President Nixon brought the War in Vietnam back on to the front pages during the Christmas holidays by ordering an escalation of the bombing of North Vietnam to the highest level of his administration. Nixon's escalation at this time indicates that despite a decrease in the number of American troops in Vietnam, the United States is still as deeply involved in Indochina as it ever was under Johnson.
The bombing is the ultimate consequence of Nixon's program of Vietnamization, which has turned over all the ground fighting, and thus nearly all the casualties, to the South Vietnamese army. With the decreasing rate of American casualties and periodic reductions in the number of U.S. troops, Nixon has hoped to quiet antiwar sentiment domestically while preventing the collapse of the Saigon government. Because the South Vietnamese army is clearly unable to bear the brunt of the fighting, as the disastrous results of the invasion of Laos showed last February. Nixon must have U.S. troops to do the job for them. And the only way he can use U.S. troops without a politically damaging increase in casualties is extensive bombing of North Vietnam to hamper the flow of supplies to troops in and around South Vietnam.
However, bombing, even when most effective strategically, can only temporarily stave off attacks. As the evidence contained in the Pentagon Papers repeatedly demonstrated, bombing cannot destroy the North Vietnamese potential for fighting and supplying its armies in the South because North Vietnam does not manufacture its own supplies but receives most of them as aid from China and the Soviet Union. To have any long-term effect on the ability of the Saigon government to survive, the bombing must be heavy and continuous as long as there is any threat of a North Vietnamese offensive. Thus, Nixon's Vietnamization strategy and the bombing which it entails spell a continued U.S. presence in Vietnam for years, if not decades, to come.

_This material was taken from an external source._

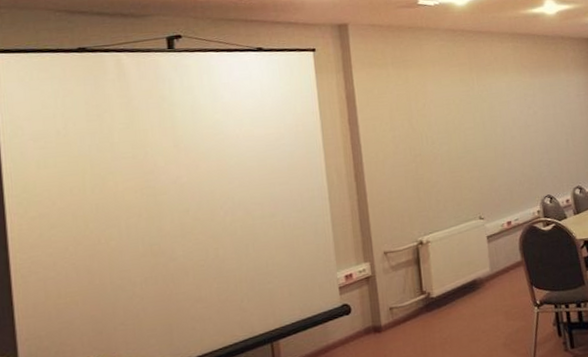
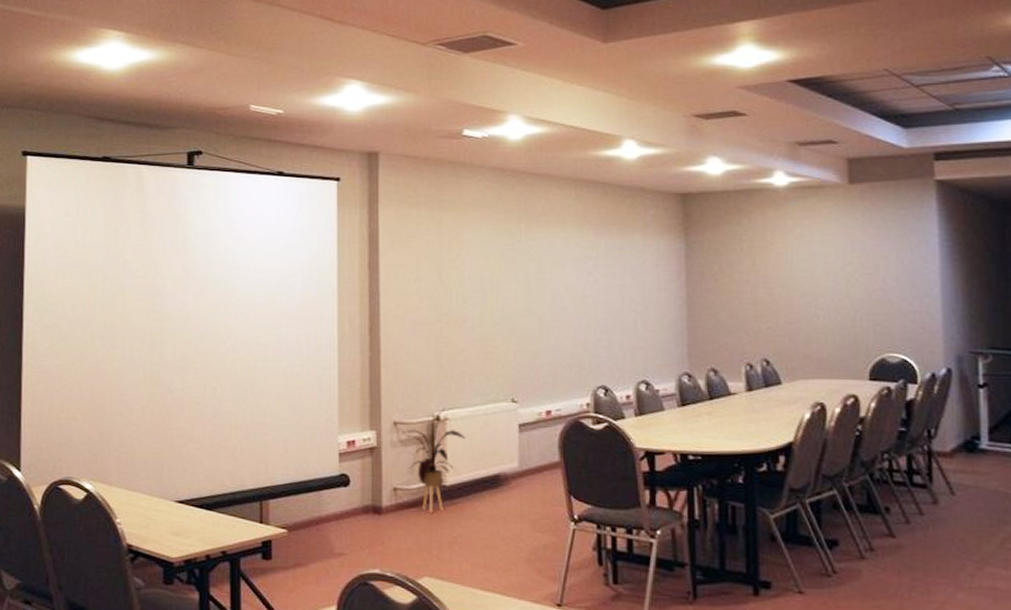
house plant: none [393,234,446,323] -> present [403,409,466,514]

The bombing also means an enormous and continuous loss of life among the Vietnamese, as well as the Laotians and Cambodians. With these most recent bombings, Nixon has now dropped a greater tonnage of bombs on Indochina than Johnson did during his term of office. All told, more bombs have been dropped in the Indochina war than in any war in history. Nixon has tried to sell the American public the myth that only military and strategic targets are being bombed. He fails to point out, however, that because we are fighting guerillas, U.S. strategy considers virtually all of Indochina a military or strategic target.

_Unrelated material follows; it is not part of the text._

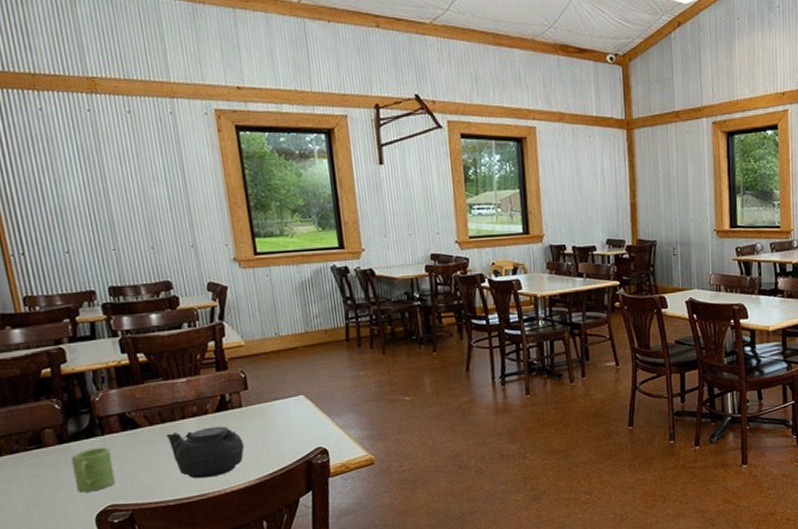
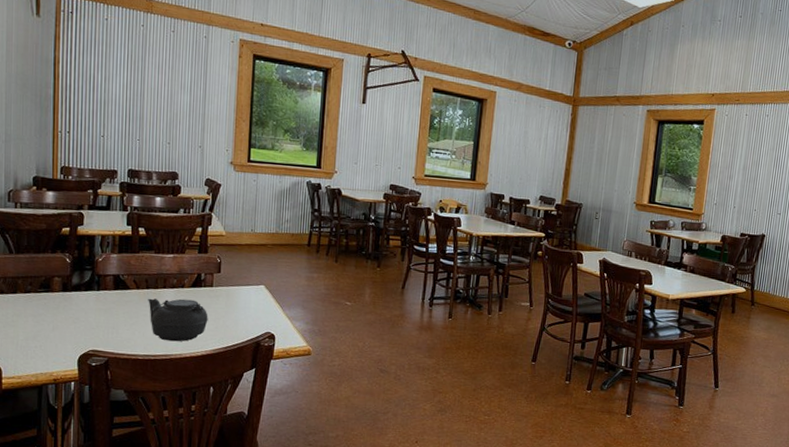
mug: present [71,447,116,493] -> none [69,300,101,336]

The continuous downpour of American bombs has rendered the Indochinese countryside bare of vegetation, and has forced the peasants who survive the attacks to flee to refugee camps and urban slums.

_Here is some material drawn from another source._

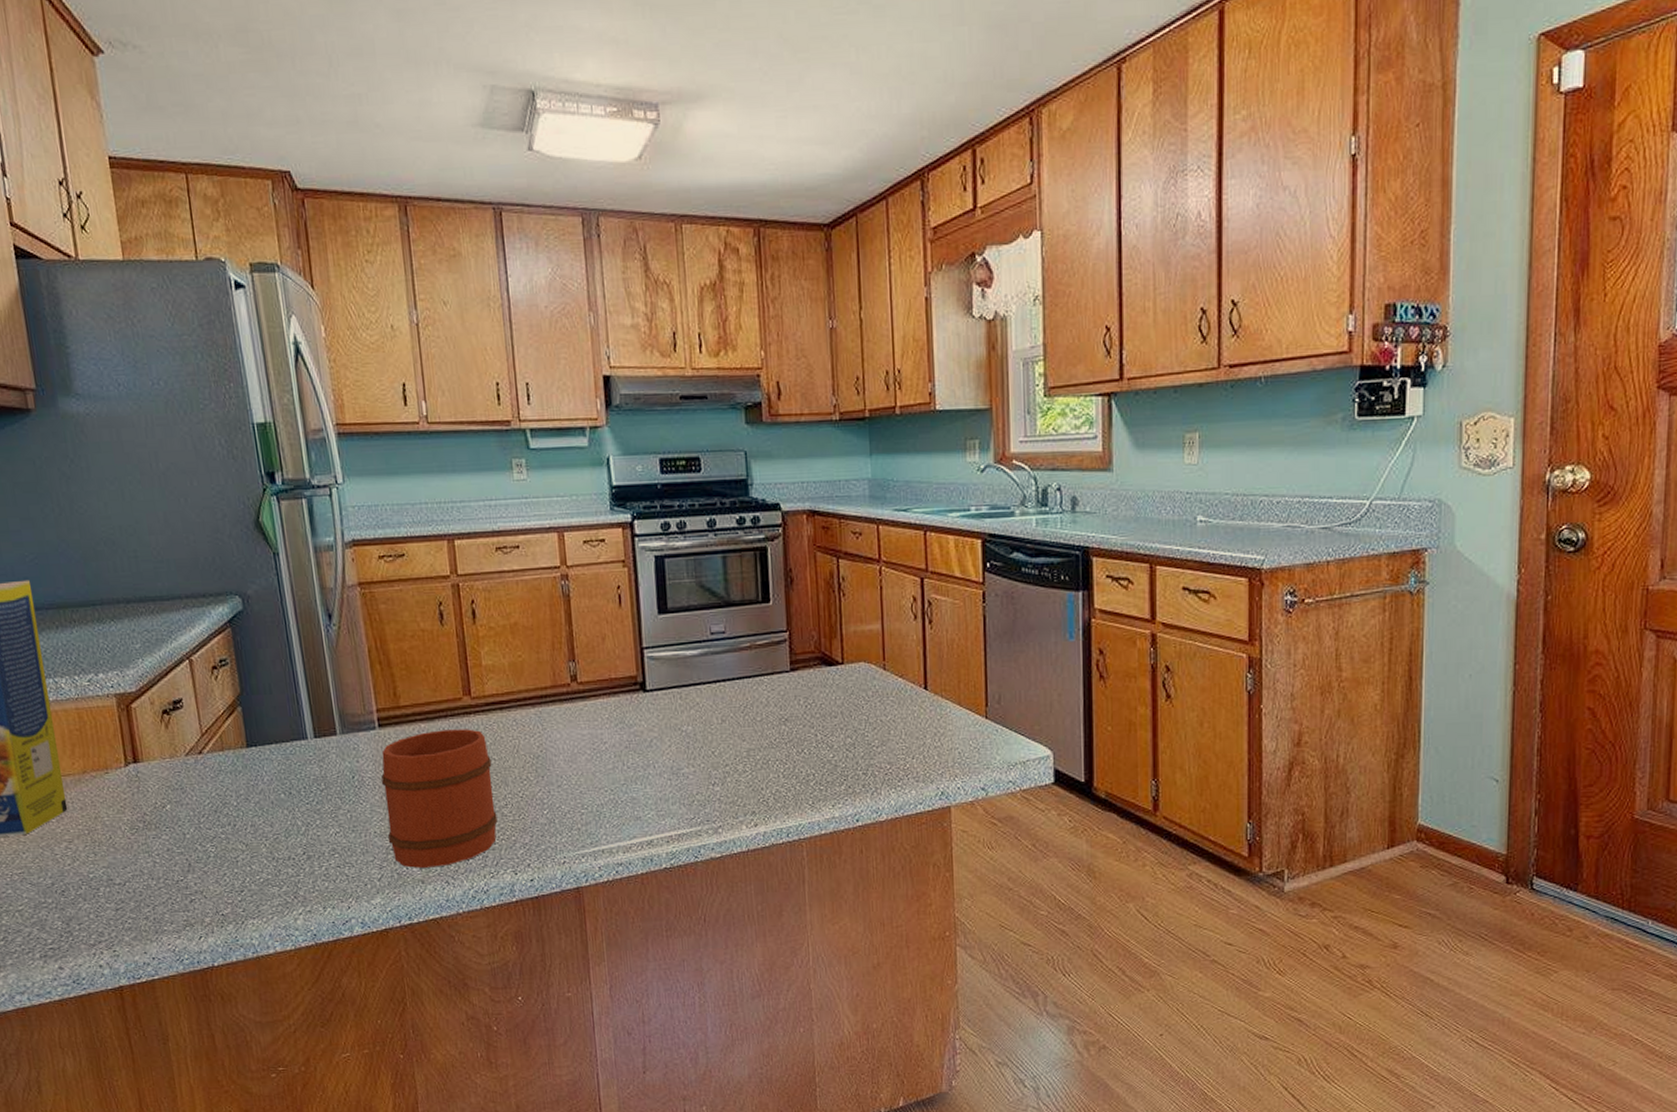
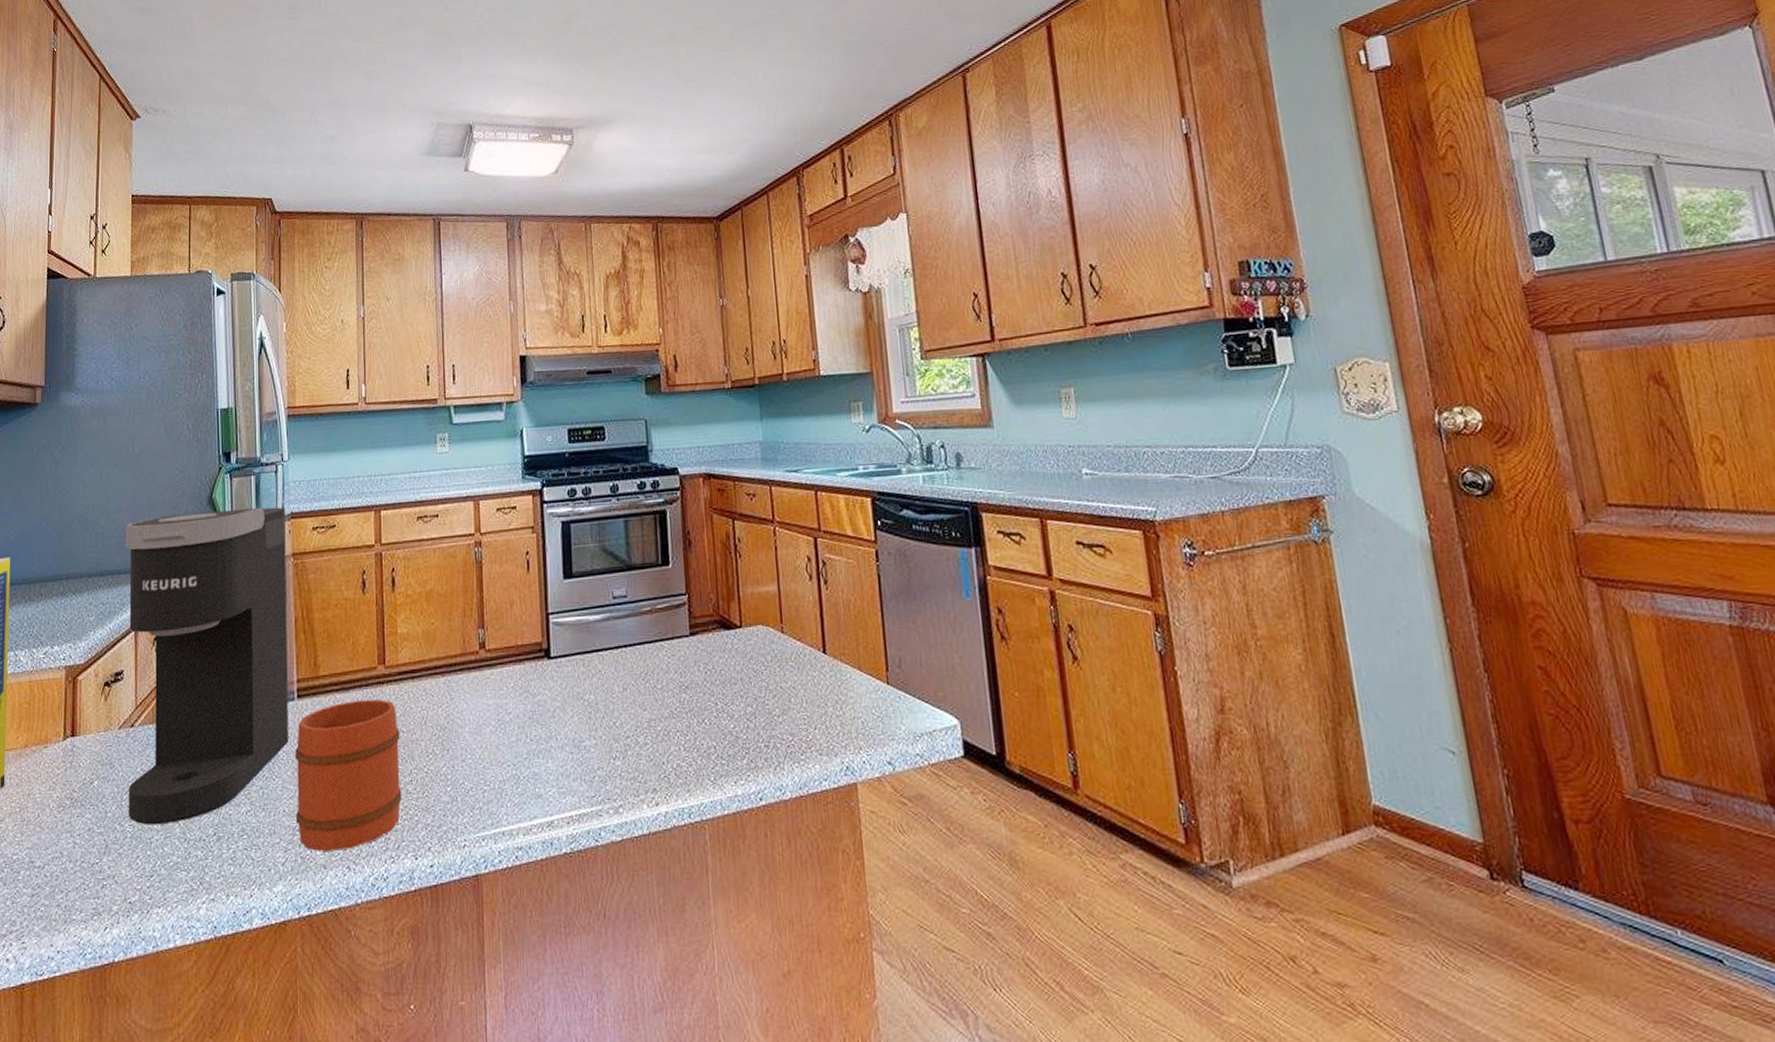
coffee maker: none [161,533,373,846] -> present [125,507,289,825]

The bombing also shows Nixon's total lack of interest in any effort to negotiate with the Vietnamese, whether the negotiations concern ending the war or merely the release of American prisoners-of-war. Nixon's escalation will only prolong the war and place the future freedom of American POWs in jeopardy.
The Nixon Administration has once again presented a challenge to all Americans who oppose the war and believe in total U.S. withdrawal. We, as students, must not give the policies of the Nixon Administration the assent inherent in silence. We must show our outrage at this latest atrocity through participation in demonstrations, support for militant actions such as those of the Vietnam Veterans Against the War, the withholding of Federal taxes, and support for political candidates favoring total withdrawal. Nixon's escalation of the bombing is a ruthless political act and the response must be political, not passive silence while the killing goes on.